Danny Hutson

8 thoughts on “The Cost of Freedom: How Disagreement Makes Us Civil (Robert George, Cornel West, Rick Warren)

  1. Very frustrated that this is largely a soup of metaphor and generality: much hand-holding, well wishing, and poetic manoeuvring around hope, faith, love, optimism, secularism, integrity, power, vessels, Shakespeare, Bible, rationality, truth and so on with prudential "majestic words".

    They gave an explicit definition of what Christian Love is – but no concrete follow-up on what to do with or about it. Perhaps the closest to an objective act is Cornel's endorsement of letting marginal people have a voice, but this is still quite vague (also eliminate ISIL and abortion).

    What does "radical freedom in love" do five minutes after one leaves the conference hall? I'm glad that love is active, but active how, when, to whom, in what degree?

    I also don't see over what these two disagree.

  2. There are thought to be 2 Christian worlds. If you draw a diagonal line from the tip of Western Africa (Morocco) through southeastern Europe and on up through Russia. Everything to the east of this line represents where Christianity has generally been persecuted (costly Christianity). everything to the west has generally been non persecuted Christianity (safe Christianity), only then can you begin to see the real problem and enormous threat of multiculturalism.
    There is a concerted and unignorable effort to move this diagonal line in a westward expansion, and hardly anyone is addressing it. The line will be eliminated one day but problem will NOT be solved with radical love, not unless it comes from the hand of god himself and not before Christianity is delivered into the hands of the enemy.

  3. Viewer Discretion mentioned "…I spent two hours watching this and it's just a couple of guys on a stage being effusive, vague and convivial." This is true. A fascinating thing about the orbit of the New Testament, in terms of it's content (even if someone relegates it to un or trans historical) and engages in complex literary analysis to explain away the earthiness of it, you never find it's author's loving "categories" of politically designated and determined individuals. Though, of course, categories do pop up eg. Barbarian, Scythian etc.. Colossians 3:11. But these categories, when the author's mention them, are NEVER evocative to elicit empathy, sympathy or compassion – – ever. You see, that's the problem with brother Cornell's rhetoric: it uses Biblical terms and phrases from which to catapult into a sociological-driven ie. evidence, to re-interpret what was always and at all times Biblically a proclivity of humans to doubt, distort and diverge away from that which our Creator designed.

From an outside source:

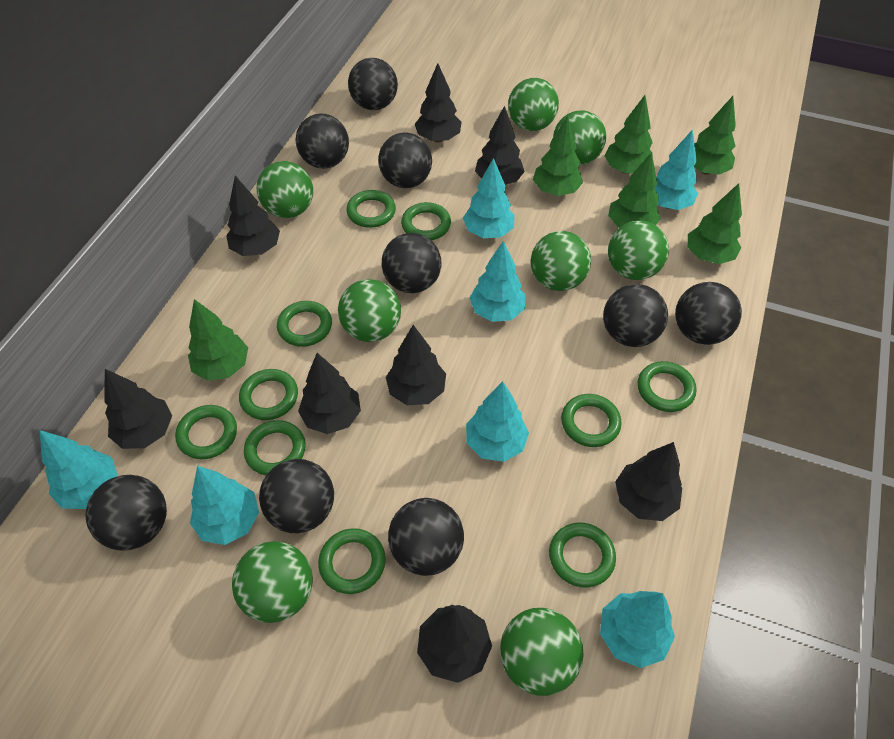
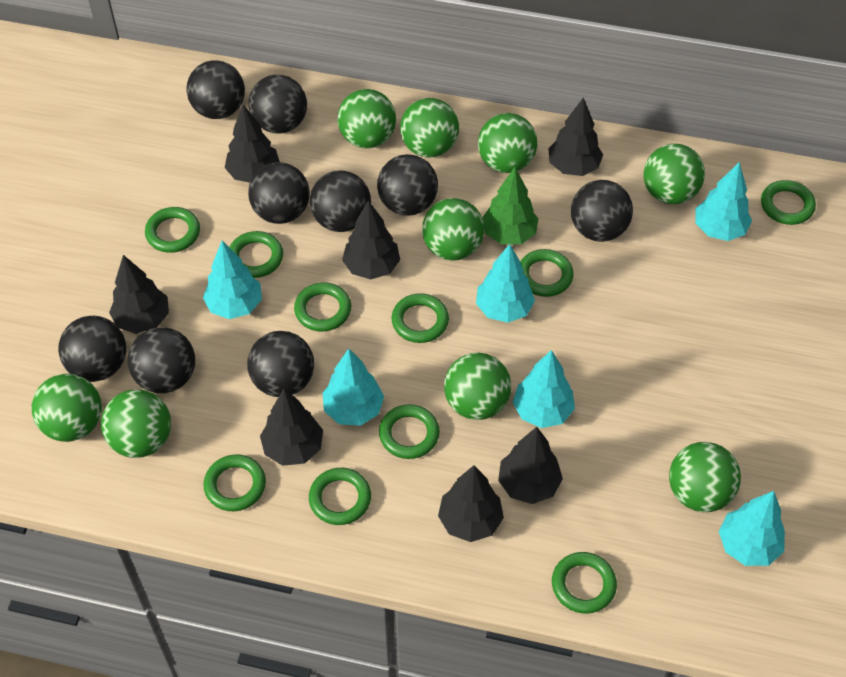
black tree: [104,369,172,449] [226,176,280,256] [298,353,361,434] [386,325,446,405] [415,63,462,142] [417,605,492,683] [475,106,525,185] [615,442,682,521] = 8 -> [109,255,169,334] [225,105,280,183] [260,389,323,466] [342,200,400,279] [438,465,504,542] [498,427,563,504] [548,97,603,176] = 7
green ball: [232,541,313,623] [257,161,313,218] [338,279,401,342] [500,608,584,696] [508,78,559,131] [531,231,591,291] [553,110,606,165] [608,220,669,280] = 8 -> [32,374,102,442] [101,389,171,458] [337,89,396,148] [400,98,459,158] [422,198,484,260] [444,353,511,420] [478,113,537,173] [643,144,705,204] [669,442,741,512] = 9
green tree: [188,299,248,381] [533,116,583,196] [604,95,653,174] [608,152,661,228] [688,183,742,264] [694,96,736,175] = 6 -> [482,167,538,244] = 1
turquoise tree: [40,430,118,509] [190,466,259,545] [463,158,515,238] [466,381,529,462] [470,240,525,322] [600,591,675,668] [655,130,698,210] = 7 -> [203,241,262,319] [322,348,384,426] [476,244,535,323] [513,350,575,428] [696,162,752,241] [719,491,785,566] = 6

Hence, when Christ came he sought not to "awaken" dormant virtues nor cultivate a corrupted culture. BUT rather, as Ephesians says, "His purpose was to create one new humanity out of the two, thus making peace." [2:15b] These two men optically by their discussion, (I am not exegeting their hearts) have reduced the "mystery" Ephesians and Colossians talks about, of a historical death effect and affecting a historical condition of alienated and estranged people FROM God, into a symbolic metaphor for the type or sort of life one mediating on the "Christ event" should and is expected to live. But reverentially, (to the speakers it seems) all notions and opinions are merely culturally conditioned preferences (even emotionally charged ones!) that amount to humanities way of coping with a cold and cruel world. Christ Jesus converts rather than merely comforts. His Cross restores rather than rearranges. His resurrection vindicates what all other religions equivocate, to mediate and re-create that which sin sought to abdicate and obfuscate.

  4. The word "reverentially" should read "referentially" with an "f" not a "v". Meaning: their (speakers) concept of what constitutes objective reality is bound within the lookers inner set of experiences, rather than received from without ie. a revelation.

  5. So much in here is comment worthy. The defense of the Indiana religious ideology protection law is a misrepresentation at best a lie at worst. Sure it was a good bill if you were a Christian who's values were discriminatory.

    Looking at what was going on across America at the time of this legislation in the treatment of the LGBTQ community by the religious right. The fact that religious freedom is already fully protected under the constitution. Looking truthfully at this anyone can see that the results of this bill were intended to be even though religious people like the one defending it here work hard to deny its intent.

    If religious freedom trumps other law than it not only permissible to discriminate but most religious documents have rules spelled out for the faithful allowing and justifying slavery, killing other humans, abuse both child and domestic, the subjugation of women & children, etc.

    Any law creating a tired society where one group is guaranteed preferential treatment and defense is wrong.